What an amazing week it must have been for the disciples leading up to Easter morning. With the intensity growing each day, they must have felt the anticipation of something great on the immediate horizon. Jesus had made an intentional and unambiguous gesture on Palm Sunday riding into Jerusalem on the back of a donkey and in refusing to silence the crowd as they cheered and called him the messiah. As they had hoped and anticipated, He was making his kingship public and they must have felt that their three years of confusing discipleship were finally beginning to move to their climax. And yet there were still causes for confusion amidst all the excitement.
For one, just after the exhilarating event of entering Jerusalem as king, according to John’s account, Jesus began to speak about his glorious moment. “Now is the time for the Son of man to be glorified…,” He said. How this must have excited his faithful followers who had left everything because of their belief that He was the long expected deliverer of His people. But then Jesus went on, “…and now my soul is troubled, but what shall I say, Father deliver me from this hour? No! It is for this very hour that I have come.” What on Earth could he mean by these words? Why, in the moments before his being glorified, would his soul be troubled even to the extent that he would suggest the idea of wanting to be delivered from it? He then went on to talk about a seed needing to fall to the ground and die if it is to bear any fruit. What could this possibly have to do with glory or with His claiming his rightful throne?

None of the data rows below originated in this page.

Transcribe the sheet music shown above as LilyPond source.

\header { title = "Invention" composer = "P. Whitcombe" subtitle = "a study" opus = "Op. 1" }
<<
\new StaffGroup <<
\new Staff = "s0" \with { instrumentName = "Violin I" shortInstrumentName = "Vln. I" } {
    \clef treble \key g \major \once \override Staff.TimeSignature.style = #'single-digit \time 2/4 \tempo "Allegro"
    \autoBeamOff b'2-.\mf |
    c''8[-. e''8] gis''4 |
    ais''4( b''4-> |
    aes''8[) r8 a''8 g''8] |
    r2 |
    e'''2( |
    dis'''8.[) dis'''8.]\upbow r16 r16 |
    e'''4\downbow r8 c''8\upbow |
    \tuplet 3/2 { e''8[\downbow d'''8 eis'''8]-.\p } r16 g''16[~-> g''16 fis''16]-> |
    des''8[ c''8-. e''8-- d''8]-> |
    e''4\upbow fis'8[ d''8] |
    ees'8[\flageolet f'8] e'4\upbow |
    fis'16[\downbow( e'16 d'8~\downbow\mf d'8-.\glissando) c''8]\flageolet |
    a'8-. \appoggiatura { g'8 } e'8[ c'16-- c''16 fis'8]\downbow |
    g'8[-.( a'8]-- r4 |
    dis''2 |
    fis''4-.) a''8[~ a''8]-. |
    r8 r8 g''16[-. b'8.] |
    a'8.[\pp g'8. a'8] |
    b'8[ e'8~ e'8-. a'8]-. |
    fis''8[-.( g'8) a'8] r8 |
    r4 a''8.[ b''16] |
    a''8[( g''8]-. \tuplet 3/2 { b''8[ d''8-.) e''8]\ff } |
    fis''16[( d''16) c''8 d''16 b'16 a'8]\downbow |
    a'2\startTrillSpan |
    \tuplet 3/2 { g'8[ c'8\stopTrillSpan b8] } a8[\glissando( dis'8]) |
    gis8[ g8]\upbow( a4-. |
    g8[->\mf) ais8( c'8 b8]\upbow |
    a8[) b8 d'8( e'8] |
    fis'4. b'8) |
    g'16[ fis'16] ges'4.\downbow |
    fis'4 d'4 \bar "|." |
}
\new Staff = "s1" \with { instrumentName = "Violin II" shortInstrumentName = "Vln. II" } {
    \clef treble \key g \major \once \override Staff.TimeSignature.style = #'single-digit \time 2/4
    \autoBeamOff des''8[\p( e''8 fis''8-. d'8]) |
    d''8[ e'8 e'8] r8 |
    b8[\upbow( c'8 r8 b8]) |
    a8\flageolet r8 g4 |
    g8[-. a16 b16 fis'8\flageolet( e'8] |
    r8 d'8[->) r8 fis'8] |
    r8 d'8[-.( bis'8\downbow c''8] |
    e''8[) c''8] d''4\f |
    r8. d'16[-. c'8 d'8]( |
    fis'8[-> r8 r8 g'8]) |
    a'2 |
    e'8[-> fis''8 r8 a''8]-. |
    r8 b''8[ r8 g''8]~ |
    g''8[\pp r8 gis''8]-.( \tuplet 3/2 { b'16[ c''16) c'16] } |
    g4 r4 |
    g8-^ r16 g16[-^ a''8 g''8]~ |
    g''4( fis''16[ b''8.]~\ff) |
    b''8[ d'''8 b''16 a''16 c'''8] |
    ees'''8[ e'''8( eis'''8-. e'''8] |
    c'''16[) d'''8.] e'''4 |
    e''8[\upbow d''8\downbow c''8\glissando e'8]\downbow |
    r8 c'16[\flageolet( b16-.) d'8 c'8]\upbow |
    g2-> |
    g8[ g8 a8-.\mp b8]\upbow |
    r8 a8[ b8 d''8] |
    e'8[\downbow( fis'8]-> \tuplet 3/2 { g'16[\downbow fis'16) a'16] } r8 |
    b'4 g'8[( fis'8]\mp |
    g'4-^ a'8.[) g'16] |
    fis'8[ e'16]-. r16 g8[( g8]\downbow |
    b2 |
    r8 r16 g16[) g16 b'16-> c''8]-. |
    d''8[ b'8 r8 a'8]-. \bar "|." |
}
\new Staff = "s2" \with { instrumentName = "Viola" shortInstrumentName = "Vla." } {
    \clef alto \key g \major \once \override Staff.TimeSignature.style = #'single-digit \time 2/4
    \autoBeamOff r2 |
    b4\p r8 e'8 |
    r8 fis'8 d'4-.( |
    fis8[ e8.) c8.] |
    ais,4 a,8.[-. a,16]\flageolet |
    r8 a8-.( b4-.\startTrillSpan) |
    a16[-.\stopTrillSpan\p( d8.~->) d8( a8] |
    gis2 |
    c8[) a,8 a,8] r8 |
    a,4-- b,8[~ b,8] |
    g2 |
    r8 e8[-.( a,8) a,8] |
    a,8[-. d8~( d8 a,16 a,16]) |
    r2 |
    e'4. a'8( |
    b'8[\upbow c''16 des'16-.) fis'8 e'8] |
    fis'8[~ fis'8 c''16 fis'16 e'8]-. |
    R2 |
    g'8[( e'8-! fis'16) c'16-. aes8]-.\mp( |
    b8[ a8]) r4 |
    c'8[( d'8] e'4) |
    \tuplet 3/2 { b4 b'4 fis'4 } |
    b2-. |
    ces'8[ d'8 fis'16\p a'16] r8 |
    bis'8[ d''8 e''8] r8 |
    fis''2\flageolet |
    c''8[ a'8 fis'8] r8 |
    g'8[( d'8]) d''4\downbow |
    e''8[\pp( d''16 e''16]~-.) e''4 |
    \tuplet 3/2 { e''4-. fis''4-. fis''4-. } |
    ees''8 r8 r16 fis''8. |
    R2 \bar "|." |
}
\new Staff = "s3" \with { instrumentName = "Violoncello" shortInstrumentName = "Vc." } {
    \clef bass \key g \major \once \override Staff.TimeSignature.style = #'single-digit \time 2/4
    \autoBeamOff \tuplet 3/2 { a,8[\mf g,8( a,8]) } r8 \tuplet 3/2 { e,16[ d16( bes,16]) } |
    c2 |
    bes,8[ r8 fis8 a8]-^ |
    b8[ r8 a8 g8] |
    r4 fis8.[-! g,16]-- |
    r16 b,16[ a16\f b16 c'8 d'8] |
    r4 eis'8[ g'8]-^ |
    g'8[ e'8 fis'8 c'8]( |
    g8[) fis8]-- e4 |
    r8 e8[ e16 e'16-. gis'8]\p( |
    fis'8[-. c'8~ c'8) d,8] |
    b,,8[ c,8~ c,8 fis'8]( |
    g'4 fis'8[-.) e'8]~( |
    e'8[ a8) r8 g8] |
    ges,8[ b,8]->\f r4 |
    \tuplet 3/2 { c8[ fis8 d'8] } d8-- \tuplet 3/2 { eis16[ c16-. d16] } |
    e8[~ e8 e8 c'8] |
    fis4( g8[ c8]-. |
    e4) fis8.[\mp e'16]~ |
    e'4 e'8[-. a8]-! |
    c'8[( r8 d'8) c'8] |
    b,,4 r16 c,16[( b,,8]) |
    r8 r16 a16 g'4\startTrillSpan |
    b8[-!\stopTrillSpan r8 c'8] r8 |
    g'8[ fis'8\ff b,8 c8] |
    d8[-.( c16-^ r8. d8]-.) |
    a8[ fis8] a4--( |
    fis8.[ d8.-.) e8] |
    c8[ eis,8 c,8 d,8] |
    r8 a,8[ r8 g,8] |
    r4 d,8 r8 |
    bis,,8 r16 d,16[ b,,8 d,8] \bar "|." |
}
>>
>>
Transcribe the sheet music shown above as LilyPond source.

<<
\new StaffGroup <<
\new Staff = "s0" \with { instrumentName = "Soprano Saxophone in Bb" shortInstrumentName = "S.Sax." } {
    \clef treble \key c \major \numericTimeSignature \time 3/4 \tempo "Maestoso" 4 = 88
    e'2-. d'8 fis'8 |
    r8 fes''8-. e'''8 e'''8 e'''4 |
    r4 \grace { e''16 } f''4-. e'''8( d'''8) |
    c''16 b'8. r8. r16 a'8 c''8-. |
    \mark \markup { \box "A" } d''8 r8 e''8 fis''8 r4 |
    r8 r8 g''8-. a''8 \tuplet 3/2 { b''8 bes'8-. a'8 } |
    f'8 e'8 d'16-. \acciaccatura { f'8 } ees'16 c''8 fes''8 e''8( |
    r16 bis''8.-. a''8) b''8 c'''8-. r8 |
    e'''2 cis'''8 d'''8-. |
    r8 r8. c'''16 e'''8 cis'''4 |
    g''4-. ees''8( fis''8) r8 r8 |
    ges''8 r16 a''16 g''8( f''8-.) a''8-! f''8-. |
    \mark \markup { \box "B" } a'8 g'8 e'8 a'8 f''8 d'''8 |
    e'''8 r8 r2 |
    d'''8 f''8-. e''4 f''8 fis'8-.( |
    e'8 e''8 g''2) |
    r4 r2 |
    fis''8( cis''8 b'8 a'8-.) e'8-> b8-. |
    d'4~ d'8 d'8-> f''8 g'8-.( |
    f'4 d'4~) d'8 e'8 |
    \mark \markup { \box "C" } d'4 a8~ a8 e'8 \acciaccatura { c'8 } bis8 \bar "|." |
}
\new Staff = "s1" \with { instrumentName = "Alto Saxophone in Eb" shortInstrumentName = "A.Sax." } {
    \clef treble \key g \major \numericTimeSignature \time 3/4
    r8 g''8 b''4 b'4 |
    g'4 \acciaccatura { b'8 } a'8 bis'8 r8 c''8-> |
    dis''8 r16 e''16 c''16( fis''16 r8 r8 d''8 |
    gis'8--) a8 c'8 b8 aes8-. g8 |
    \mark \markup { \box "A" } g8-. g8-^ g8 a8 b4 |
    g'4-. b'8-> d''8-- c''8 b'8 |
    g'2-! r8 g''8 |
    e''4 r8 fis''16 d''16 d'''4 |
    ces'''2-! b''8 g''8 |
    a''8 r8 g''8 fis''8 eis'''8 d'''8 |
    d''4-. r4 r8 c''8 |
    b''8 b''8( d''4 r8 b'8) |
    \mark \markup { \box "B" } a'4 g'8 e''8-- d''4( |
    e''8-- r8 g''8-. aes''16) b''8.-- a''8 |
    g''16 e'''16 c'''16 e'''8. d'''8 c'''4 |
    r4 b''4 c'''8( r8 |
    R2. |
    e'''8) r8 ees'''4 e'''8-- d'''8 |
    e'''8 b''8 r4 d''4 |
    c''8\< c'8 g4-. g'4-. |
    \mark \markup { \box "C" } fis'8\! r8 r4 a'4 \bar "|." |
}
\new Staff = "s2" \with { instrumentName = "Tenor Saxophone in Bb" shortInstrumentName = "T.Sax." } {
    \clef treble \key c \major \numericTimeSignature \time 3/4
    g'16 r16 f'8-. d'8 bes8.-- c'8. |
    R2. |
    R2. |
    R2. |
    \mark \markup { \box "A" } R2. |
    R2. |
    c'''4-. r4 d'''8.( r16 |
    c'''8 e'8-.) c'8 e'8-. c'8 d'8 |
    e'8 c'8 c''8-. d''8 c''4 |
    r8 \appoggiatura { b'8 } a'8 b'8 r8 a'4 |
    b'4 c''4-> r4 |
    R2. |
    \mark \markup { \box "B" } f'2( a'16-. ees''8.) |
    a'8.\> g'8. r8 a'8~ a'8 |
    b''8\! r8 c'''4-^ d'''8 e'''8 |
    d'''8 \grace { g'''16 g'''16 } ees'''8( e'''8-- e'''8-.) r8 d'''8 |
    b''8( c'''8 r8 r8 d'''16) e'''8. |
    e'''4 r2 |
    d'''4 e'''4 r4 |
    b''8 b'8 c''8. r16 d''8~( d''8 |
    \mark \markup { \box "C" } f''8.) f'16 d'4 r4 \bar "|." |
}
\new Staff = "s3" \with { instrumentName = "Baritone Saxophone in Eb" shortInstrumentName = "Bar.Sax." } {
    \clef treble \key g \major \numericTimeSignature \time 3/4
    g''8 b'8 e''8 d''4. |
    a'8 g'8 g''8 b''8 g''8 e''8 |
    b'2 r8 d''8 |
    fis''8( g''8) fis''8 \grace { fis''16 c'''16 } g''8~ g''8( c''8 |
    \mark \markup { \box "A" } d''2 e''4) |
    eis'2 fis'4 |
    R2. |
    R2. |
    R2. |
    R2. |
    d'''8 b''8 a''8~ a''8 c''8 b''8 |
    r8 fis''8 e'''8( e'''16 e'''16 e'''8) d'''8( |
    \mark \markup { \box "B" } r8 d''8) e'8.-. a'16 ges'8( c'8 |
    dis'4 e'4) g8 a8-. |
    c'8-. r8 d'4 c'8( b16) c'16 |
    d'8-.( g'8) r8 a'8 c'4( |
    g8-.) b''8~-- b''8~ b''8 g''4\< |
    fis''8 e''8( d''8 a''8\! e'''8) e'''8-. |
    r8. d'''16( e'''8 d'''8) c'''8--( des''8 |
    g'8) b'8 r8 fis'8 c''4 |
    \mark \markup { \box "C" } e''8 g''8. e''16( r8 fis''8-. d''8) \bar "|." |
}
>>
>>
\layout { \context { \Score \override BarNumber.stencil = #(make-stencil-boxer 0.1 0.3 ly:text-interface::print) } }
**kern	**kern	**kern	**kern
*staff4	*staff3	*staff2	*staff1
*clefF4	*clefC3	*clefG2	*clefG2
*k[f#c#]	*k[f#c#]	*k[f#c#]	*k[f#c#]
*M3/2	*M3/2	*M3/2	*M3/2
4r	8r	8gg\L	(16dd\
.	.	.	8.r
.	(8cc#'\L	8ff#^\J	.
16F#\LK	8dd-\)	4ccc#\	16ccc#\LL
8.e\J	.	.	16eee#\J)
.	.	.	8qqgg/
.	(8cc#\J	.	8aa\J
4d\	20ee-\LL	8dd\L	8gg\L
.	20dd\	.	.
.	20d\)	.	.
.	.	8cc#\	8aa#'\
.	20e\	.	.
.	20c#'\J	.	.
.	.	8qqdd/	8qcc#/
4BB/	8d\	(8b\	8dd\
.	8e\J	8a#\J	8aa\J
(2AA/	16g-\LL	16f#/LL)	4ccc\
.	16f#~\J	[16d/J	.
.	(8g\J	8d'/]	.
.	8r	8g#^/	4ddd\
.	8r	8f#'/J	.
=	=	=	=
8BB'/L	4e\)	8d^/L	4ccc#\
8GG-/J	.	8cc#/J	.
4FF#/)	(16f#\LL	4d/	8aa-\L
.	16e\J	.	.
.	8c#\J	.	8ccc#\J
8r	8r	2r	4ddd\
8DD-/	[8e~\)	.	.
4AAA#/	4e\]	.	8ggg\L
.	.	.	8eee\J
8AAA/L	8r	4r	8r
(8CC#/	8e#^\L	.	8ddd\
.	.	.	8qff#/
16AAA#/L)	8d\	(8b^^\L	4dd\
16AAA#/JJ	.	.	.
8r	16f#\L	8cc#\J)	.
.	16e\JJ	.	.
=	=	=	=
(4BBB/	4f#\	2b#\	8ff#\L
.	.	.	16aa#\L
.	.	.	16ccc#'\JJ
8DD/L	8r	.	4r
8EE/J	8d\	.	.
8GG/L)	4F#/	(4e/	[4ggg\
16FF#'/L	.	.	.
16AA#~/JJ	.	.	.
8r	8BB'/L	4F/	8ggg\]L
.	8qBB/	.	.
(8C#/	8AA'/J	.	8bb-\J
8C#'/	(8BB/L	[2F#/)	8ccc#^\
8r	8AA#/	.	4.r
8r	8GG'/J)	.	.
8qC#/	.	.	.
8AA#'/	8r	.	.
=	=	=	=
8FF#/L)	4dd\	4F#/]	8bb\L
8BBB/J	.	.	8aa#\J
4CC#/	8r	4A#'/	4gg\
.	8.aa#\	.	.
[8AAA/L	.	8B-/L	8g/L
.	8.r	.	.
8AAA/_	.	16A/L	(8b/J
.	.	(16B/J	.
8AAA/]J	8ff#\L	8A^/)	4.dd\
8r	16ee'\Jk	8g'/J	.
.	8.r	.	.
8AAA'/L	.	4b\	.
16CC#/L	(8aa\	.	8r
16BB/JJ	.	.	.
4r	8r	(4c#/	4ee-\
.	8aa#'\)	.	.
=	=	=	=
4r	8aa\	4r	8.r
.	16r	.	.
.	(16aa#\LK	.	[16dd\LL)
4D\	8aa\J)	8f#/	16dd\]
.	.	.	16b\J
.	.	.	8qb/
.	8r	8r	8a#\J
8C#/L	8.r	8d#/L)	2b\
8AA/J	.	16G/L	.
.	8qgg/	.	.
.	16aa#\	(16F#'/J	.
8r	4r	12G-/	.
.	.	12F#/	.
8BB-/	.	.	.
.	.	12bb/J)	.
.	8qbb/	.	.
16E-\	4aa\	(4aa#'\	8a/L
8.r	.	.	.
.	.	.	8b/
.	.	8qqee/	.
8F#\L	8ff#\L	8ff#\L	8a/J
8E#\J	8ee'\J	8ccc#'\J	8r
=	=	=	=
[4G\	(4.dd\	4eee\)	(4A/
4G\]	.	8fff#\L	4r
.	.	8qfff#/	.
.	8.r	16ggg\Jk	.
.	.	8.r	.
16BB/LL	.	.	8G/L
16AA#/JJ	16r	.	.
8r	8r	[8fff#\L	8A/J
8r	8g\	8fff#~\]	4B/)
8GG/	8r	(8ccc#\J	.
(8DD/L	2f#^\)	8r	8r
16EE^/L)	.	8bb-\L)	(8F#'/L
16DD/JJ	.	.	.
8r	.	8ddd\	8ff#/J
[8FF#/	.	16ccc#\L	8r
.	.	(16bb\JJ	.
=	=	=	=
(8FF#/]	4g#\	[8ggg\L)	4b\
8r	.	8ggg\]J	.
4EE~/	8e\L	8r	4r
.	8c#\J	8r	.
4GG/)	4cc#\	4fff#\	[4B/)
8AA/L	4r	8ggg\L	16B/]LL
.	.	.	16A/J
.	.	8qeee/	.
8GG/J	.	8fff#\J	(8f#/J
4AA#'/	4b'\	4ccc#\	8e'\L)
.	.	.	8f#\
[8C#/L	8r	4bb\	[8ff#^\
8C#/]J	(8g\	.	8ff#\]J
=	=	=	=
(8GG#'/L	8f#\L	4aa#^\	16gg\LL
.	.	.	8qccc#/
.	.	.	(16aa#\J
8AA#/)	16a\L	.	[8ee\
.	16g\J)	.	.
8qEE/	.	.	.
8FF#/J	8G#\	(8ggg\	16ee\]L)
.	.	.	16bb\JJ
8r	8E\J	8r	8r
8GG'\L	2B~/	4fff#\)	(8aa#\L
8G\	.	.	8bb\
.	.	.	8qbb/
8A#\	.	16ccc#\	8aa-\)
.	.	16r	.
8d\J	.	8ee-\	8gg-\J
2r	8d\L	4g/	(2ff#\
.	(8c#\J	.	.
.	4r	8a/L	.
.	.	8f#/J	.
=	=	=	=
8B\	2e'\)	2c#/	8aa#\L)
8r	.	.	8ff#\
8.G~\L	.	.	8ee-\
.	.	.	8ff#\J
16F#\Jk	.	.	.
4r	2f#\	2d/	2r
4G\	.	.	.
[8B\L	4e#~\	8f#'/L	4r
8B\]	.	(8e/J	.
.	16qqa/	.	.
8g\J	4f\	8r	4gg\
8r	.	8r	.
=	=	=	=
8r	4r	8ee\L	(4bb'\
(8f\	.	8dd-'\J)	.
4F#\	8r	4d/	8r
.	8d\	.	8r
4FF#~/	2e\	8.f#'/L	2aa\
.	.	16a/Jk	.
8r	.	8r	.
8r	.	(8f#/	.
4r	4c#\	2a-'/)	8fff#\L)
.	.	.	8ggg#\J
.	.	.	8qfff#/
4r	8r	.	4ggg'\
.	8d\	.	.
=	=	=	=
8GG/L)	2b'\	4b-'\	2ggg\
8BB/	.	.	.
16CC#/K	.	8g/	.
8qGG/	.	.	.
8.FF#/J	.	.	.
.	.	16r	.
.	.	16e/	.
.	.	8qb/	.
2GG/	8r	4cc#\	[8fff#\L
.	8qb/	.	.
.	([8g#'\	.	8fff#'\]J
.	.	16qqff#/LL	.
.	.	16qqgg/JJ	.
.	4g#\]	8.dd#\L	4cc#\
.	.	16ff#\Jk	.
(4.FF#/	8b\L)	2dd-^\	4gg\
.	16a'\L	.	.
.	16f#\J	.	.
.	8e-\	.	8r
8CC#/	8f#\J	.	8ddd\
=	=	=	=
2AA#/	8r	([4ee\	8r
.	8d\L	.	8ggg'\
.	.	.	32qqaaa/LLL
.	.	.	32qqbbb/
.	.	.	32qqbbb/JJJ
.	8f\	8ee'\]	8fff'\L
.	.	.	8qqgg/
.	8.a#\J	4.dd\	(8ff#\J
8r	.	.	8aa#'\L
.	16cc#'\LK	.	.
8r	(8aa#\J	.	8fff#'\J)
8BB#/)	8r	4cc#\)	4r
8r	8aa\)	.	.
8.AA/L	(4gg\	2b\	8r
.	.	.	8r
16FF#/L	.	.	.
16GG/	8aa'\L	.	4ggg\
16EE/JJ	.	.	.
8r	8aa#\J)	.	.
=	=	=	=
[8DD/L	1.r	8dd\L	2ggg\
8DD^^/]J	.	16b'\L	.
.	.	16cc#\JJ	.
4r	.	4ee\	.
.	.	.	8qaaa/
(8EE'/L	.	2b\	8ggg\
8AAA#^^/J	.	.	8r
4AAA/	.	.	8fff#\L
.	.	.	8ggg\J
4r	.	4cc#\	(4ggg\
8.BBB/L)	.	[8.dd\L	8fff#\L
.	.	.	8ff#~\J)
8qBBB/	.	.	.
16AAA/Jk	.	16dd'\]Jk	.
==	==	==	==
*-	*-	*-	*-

The week became more confusing the closer it got to Good Friday. By Thursday night it must have been clear that whatever hopes they had of a royal coronation were fading quickly and Jesus did not seem to be pursuing it. "What was the whole Palm Sunday event about anyway?" they must have thought. And so they sat down together for a passover meal which must have gotten weird quickly as Jesus inserted himself into the ceremony of the meal, declaring that the bread was his broken body and the wine was His spilled blood and that they must feed upon him in hope of their deliverance even as their fathers had fed upon the lamb whose blood was shed for their deliverance from Pharaoh centuries before.
As shocking as Jesus’ revolutionary version of the Passover was however, the baffling behavior was not over, for Jesus then rose from the table, poured water into a bowl and began to wash his disciple’s feet. For Peter this finally crossed the line and as he had done earlier at Caesarea Philippi he told Jesus “No! It shall never be!” Peter did not understand why Jesus refused to act like a king, but he certainly was not going to play along. He knew that servants wash the king's feet, not vice versa. At least that is how the kings of all the other nations did it and like his fathers before him, in the days of Samuel, he wanted a king like the other nations. Jesus of course was nothing of the sort.
Peter thought he understood what a true king looked like, but Jesus knew that his idolatrous notions of kingship and glory had to be broken if he was ever to become a partaker of the true glory of the Kingdom of God. And so he told Peter that if he would not allow him to wash his feet, then he could have nothing to do with him. For, if Peter could not handle the notion of his king humbling himself to wash his dirty feet, then he could never possibly handle the king suffering the humiliating death of the cross on his behalf. And therefore, Maundy Thursday serves as a necessary prelude to Good Friday. In order for us to understand glory as God would have us, we must see it demonstrated in the washing of dirty feet and ultimately and most clearly in the horrors of Golgatha.
But if Peter was not prepared for this idol shattering revelation of glory, then he was certainly not prepared for the still hidden, but greater fact of Jesus’ identity. For even more shocking and offensive than the notion of the king washing our feet and dying on a brutal cross is the reality of our God doing it. That is, we must allow these two amazing days that bring Holy week to an end, to reshape not only our understanding of kingship and glory, but of God Himself. For, it was not just Peter’s king stooping to wash his feet, but Peter’s God. And it was not just Peter’s king hanging, bloody and beaten upon a cross for us, but it was Peter’s God. Therefore, Holy Thursday and Good Friday teach us that Just as we have a king unlike any of the other nations, so we have a God unlike any of their god’s. As Edward Shillito writes in his poem, Jesus of the Scars, "The other gods were strong; but Thou wast weak; They rode, but Thou didst stumble to a throne; But to our wounds only God’s wounds can speak, And not a god has wounds, but Thou alone.